En “El verano de los peces voladores”, de la chilena Marcela Said, sentimos la descomposición en el ambiente. El paisaje del territorio mapuche es idílico, pero los elementos amenazan. La niebla, la densidad de las aguas, el clima que parece anunciar tormenta.
Entre los personajes ocurre lo mismo. Hay una tensión silenciosa y signos de decadencia. Un ave se estrella sobre el parabrisas del auto familiar; la madre tiene reacciones imprevistas, acaso como consecuencia de su alcoholismo; ocurren hechos violentos que no se representan o quedan inexplicados; los hombres hablan de su derecho “natural” sobre las tierras; en el lago habitan las carpas, esos peces que proliferan a causa de un origen artificial.

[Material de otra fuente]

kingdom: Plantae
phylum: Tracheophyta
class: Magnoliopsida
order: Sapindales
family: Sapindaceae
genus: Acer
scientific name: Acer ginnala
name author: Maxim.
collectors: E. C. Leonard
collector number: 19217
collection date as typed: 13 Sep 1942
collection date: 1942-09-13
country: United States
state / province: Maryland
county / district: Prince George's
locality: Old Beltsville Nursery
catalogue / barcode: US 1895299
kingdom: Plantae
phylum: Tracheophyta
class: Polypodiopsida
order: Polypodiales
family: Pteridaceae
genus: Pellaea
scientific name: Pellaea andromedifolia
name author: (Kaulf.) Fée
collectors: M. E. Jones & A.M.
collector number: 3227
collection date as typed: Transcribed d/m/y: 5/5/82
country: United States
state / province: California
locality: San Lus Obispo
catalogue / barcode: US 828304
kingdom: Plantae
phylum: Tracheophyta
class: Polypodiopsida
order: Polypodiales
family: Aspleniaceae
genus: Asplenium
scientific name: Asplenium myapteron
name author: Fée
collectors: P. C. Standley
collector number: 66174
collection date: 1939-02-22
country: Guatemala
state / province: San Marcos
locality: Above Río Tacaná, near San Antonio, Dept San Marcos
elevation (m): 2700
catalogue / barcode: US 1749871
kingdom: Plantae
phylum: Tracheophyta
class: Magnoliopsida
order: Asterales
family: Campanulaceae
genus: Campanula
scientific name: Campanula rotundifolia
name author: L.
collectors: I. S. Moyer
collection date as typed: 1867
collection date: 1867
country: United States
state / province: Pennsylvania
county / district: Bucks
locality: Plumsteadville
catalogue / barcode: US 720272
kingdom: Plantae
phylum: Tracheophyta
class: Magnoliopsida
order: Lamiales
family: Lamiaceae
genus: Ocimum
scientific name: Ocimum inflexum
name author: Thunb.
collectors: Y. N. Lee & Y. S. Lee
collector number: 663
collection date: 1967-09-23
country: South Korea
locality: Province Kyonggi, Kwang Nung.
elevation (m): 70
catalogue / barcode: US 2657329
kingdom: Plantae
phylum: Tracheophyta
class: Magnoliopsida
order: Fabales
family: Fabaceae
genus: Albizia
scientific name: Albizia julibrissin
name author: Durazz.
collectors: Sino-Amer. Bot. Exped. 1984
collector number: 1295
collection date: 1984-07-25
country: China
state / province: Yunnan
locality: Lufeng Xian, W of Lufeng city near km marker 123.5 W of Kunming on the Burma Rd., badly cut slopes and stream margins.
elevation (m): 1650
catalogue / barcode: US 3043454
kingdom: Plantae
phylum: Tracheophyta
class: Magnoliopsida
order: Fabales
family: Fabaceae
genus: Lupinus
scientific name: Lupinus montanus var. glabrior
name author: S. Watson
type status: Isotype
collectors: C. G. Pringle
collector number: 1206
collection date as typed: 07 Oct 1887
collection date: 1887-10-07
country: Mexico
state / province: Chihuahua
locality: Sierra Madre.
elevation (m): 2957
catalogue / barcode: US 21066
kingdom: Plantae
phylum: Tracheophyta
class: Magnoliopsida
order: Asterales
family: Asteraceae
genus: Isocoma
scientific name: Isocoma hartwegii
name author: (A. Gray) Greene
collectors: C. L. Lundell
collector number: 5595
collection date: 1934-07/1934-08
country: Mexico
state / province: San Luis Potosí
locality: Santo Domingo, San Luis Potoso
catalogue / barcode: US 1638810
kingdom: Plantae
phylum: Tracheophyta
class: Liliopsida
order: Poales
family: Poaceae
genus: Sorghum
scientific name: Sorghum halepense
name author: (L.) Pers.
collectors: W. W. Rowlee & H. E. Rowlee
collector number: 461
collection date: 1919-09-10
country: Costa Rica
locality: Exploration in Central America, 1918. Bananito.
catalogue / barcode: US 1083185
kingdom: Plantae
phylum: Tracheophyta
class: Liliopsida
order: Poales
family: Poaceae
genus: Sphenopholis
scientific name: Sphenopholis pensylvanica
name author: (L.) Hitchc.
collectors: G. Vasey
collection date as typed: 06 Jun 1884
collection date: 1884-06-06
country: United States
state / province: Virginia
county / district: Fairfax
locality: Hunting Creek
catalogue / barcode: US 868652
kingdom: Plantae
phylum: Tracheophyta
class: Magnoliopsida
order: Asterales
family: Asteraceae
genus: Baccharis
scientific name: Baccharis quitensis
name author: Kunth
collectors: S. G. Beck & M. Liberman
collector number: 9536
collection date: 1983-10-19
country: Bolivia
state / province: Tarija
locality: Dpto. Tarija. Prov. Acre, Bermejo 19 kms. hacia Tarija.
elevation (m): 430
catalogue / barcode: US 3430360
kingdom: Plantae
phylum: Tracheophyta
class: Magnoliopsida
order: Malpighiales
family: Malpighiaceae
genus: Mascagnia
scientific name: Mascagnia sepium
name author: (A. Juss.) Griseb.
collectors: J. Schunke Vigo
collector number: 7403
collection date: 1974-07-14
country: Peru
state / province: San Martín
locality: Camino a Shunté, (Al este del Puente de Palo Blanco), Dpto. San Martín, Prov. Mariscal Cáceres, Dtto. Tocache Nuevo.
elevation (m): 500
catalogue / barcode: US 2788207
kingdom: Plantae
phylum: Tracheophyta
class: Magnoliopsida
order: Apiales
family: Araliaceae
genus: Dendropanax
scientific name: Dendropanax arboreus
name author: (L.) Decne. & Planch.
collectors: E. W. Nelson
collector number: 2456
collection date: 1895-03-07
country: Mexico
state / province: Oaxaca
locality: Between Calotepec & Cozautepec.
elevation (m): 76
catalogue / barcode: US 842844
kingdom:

Fueron “sembradas” y ahora van a ser eliminadas con explosivos. Los empleados mapuches observan en silencio a las otras “carpas”, esos propietarios que están ahí sin dar cuenta de nada.
La fotografía virtuosa de Inti Briones deslumbra y es pieza clave del decadentismo buscado. Said elabora una parábola un tanto cargada, pero construye un clima y logra fascinar con él. Lástima que “El verano de los peces voladores” se encuentre tan marcada por el recuerdo de las películas de Lucrecia Martel: los personajes flotantes; el accidente imprevisto que se convierte en signo funesto; el diseño del asfixiante microcosmos familiar. Esa cercanía a Martel le proyecta una pesada sombra.